WORK ORDER:
Calculate how many lines of the data hold "Distance". The answer consists of that number only.

(Revision tracking records)
+ + + +

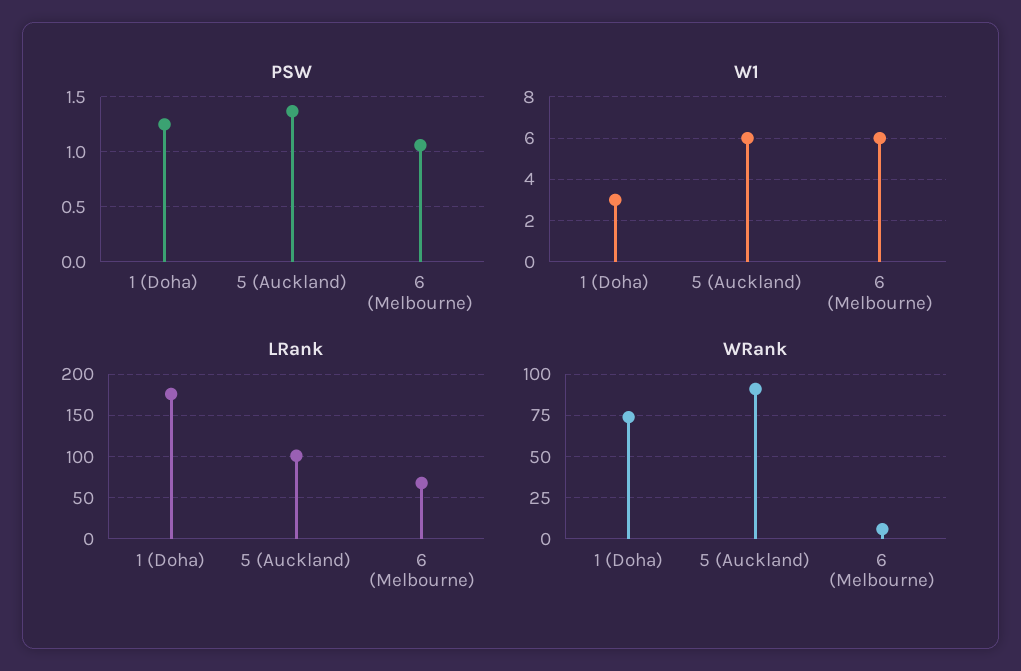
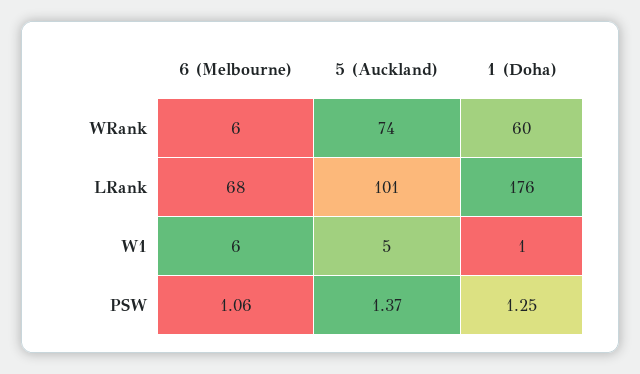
W1, 1 (Doha): 3 -> 1
W1, 5 (Auckland): 6 -> 5
WRank, 1 (Doha): 75 -> 60
WRank, 5 (Auckland): 90 -> 74

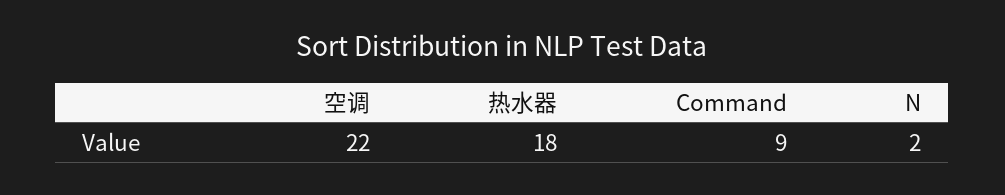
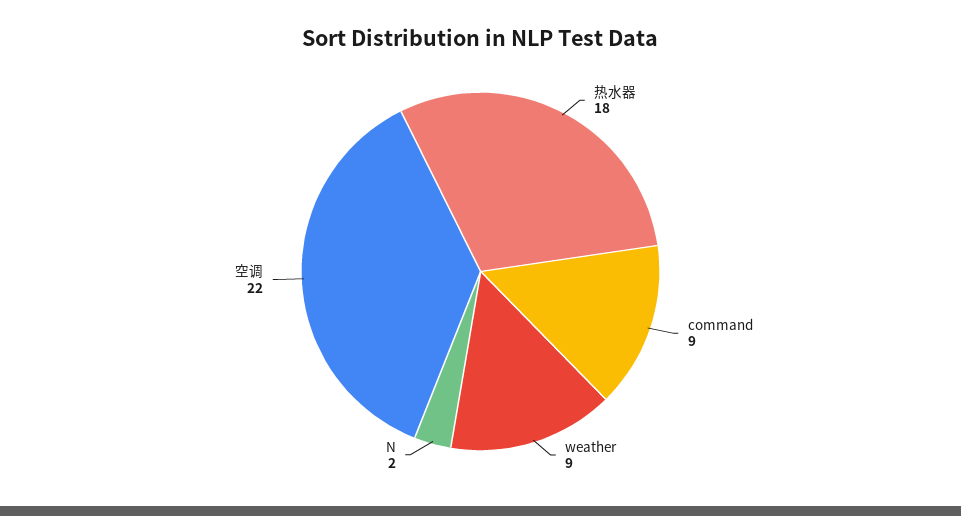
weather: none -> 9

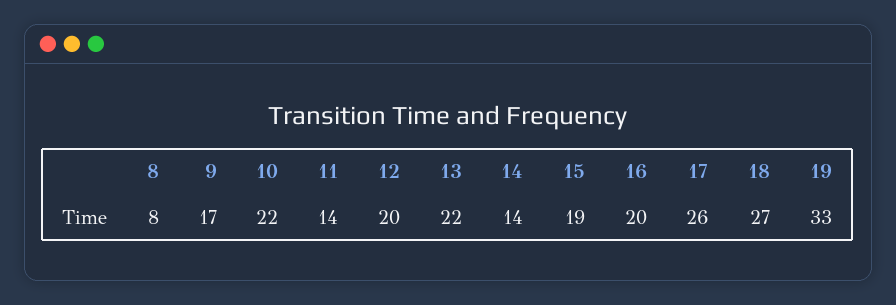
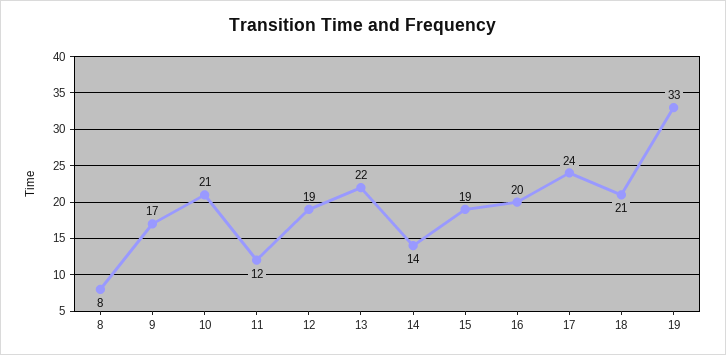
10: 22 -> 21
11: 14 -> 12
12: 20 -> 19
17: 26 -> 24
18: 27 -> 21

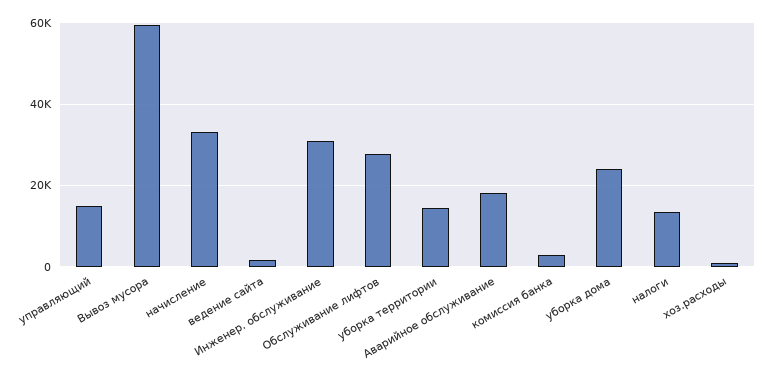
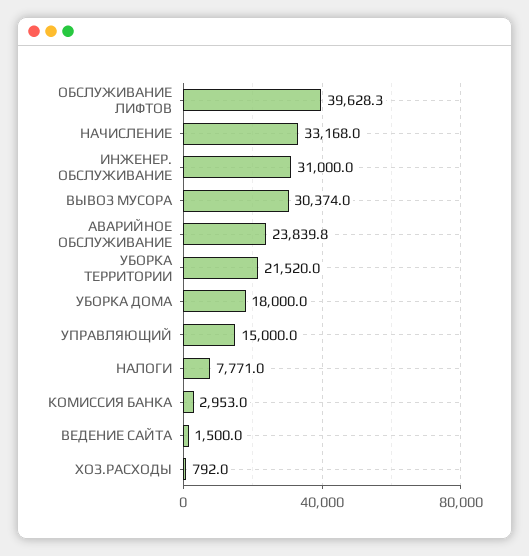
Вывоз мусора: 60000 -> 30374
Обслуживание лифтов: 28000 -> 39628.3
уборка территории: 14000 -> 21520
Аварийное обслуживание: 18000 -> 23839.8
уборка дома: 24000 -> 18000
налоги: 14000 -> 7771

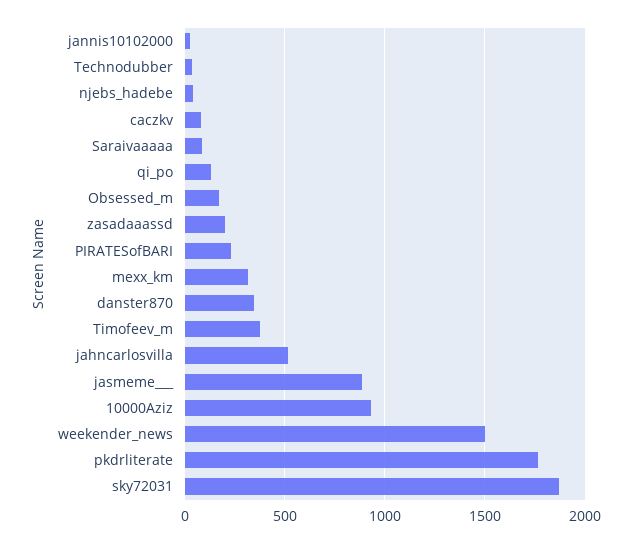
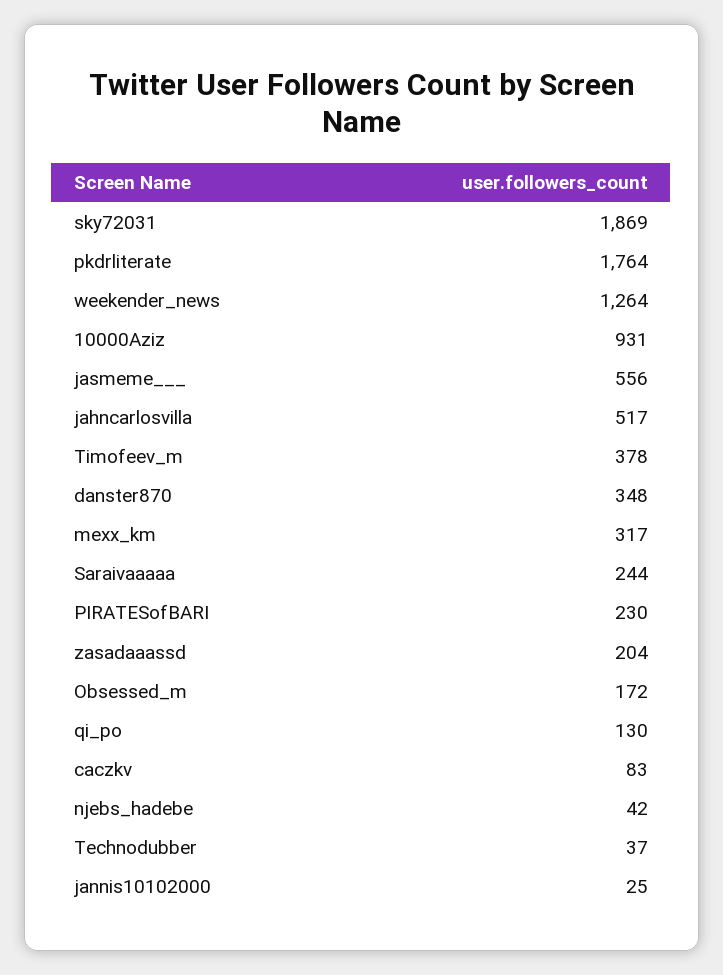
Saraivaaaaa: 100 -> 244
jasmeme___: 900 -> 556
weekender_news: 1500 -> 1264

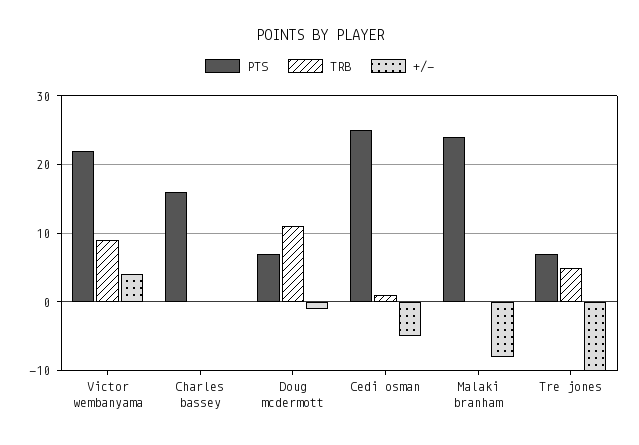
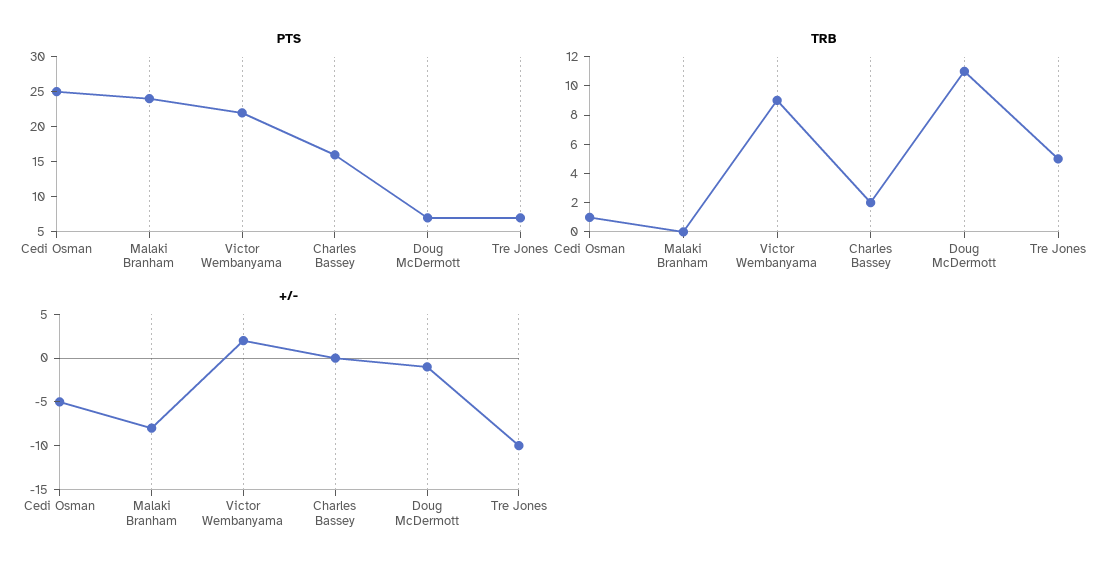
+/-, Victor wembanyama: 4 -> 2
TRB, Charles bassey: 0 -> 2

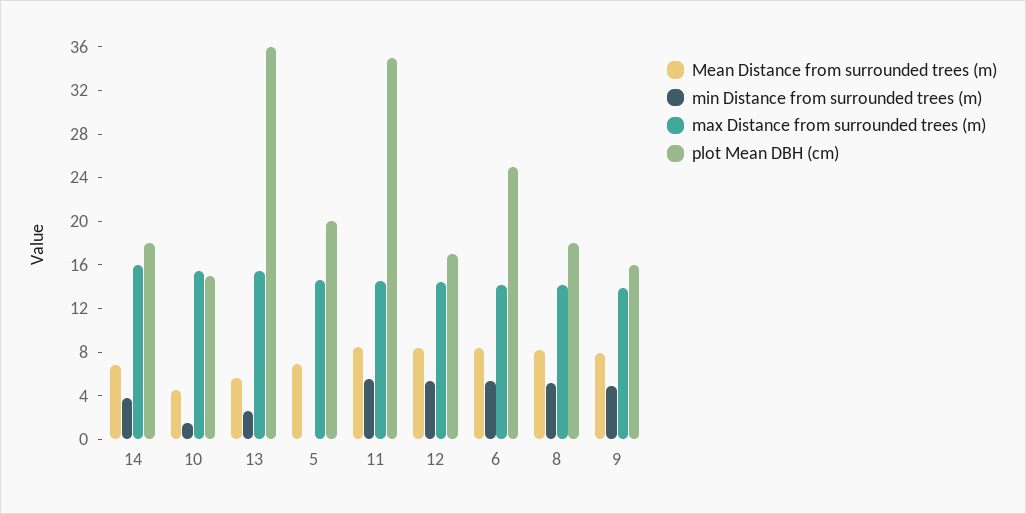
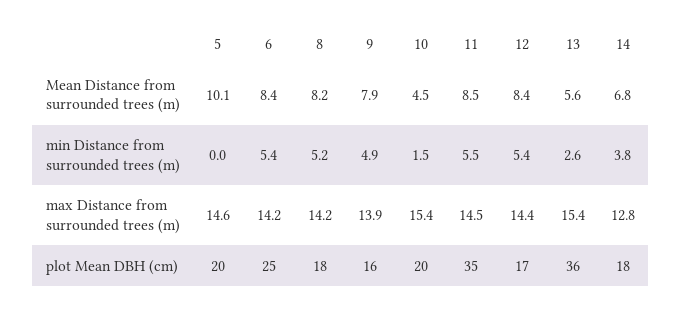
max Distance from surrounded trees (m), 14: 16 -> 12.8
plot Mean DBH (cm), 10: 15 -> 20
Mean Distance from surrounded trees (m), 5: 7 -> 10.1

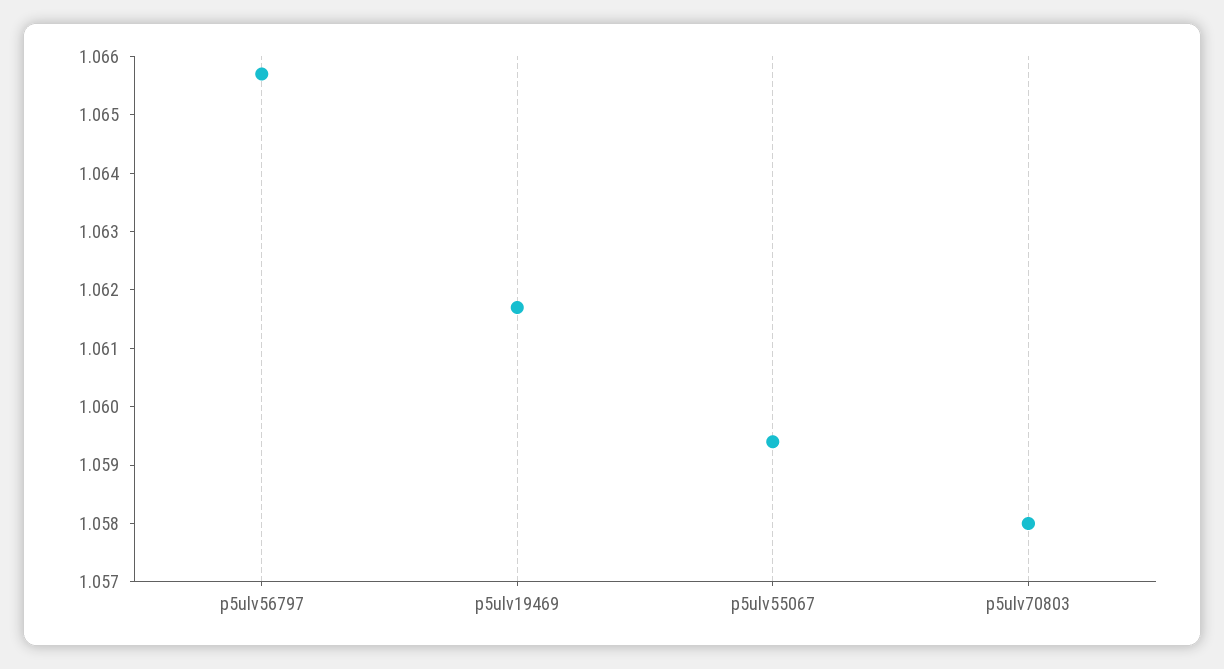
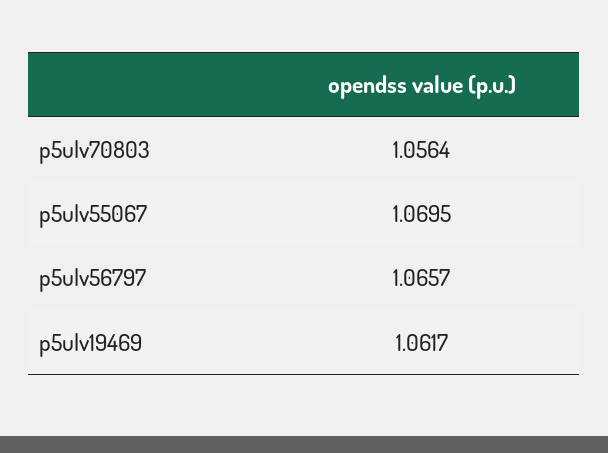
p5ulv55067: 1.0595 -> 1.0695
p5ulv70803: 1.058 -> 1.0564

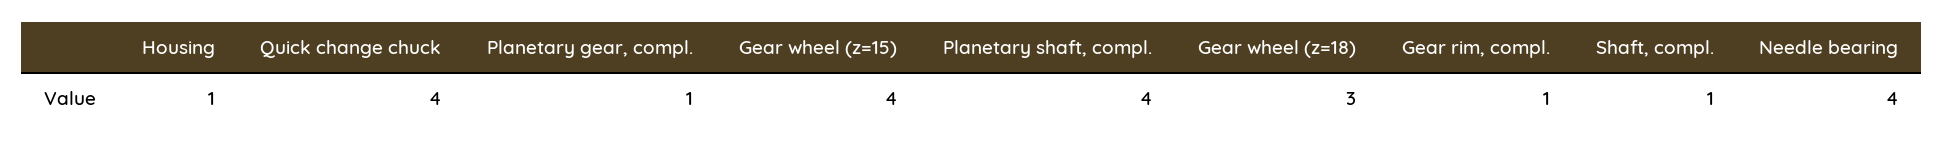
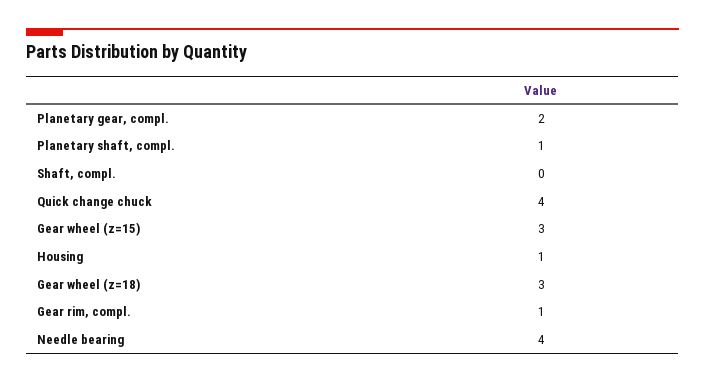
Planetary gear, compl.: 1 -> 2
Gear wheel (z=15): 4 -> 3
Planetary shaft, compl.: 4 -> 1
Shaft, compl.: 1 -> 0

+ + + +

EXERCISE ANSWER:
2